The lines to print are the one containing "CS 171 [Min" and every line after it through the end of the entries below. Print them exactly and nothing else.

[Stored data entries]
+++

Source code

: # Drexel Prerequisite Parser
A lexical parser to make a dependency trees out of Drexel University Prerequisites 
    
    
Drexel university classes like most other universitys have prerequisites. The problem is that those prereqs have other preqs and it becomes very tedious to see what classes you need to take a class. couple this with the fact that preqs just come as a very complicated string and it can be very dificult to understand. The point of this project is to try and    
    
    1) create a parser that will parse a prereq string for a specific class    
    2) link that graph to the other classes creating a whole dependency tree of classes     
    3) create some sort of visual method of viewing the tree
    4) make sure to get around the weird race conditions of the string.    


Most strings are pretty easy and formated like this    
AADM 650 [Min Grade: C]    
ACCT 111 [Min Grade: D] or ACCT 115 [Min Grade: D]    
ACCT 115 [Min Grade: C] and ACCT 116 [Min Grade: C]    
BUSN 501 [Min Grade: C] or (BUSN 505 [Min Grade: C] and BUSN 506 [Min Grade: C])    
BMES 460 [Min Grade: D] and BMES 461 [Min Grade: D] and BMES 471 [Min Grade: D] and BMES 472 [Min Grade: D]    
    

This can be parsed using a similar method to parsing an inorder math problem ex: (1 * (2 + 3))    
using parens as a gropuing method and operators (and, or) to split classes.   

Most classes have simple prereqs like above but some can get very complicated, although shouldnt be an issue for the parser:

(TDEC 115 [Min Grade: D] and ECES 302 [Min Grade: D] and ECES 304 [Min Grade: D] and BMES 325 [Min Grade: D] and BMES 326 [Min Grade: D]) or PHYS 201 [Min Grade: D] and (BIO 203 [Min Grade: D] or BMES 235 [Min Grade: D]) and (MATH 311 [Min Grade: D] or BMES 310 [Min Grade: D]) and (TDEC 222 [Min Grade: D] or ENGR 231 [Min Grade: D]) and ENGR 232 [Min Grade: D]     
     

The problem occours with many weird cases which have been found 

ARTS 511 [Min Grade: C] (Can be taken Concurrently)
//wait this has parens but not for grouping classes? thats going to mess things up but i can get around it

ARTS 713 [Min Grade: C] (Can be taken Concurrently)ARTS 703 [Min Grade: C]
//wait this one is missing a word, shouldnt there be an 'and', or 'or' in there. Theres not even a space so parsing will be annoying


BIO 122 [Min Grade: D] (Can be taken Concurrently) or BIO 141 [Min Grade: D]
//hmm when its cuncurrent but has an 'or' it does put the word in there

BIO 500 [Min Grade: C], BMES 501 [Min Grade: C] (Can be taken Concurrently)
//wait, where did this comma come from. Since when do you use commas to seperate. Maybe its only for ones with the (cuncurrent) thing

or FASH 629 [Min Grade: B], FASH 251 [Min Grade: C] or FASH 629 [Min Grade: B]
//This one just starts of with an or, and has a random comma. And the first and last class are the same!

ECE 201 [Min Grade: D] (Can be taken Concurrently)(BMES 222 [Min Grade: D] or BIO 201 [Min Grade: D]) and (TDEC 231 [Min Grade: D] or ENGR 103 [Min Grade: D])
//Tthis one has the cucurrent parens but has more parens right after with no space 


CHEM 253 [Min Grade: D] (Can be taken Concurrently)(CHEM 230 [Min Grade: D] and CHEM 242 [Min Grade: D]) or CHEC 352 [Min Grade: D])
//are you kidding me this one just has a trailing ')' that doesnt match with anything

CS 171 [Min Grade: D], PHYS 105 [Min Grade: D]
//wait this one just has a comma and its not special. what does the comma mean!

+++

* ANSWER:
CS 171 [Min Grade: D], PHYS 105 [Min Grade: D]
//wait this one just has a comma and its not special. what does the comma mean!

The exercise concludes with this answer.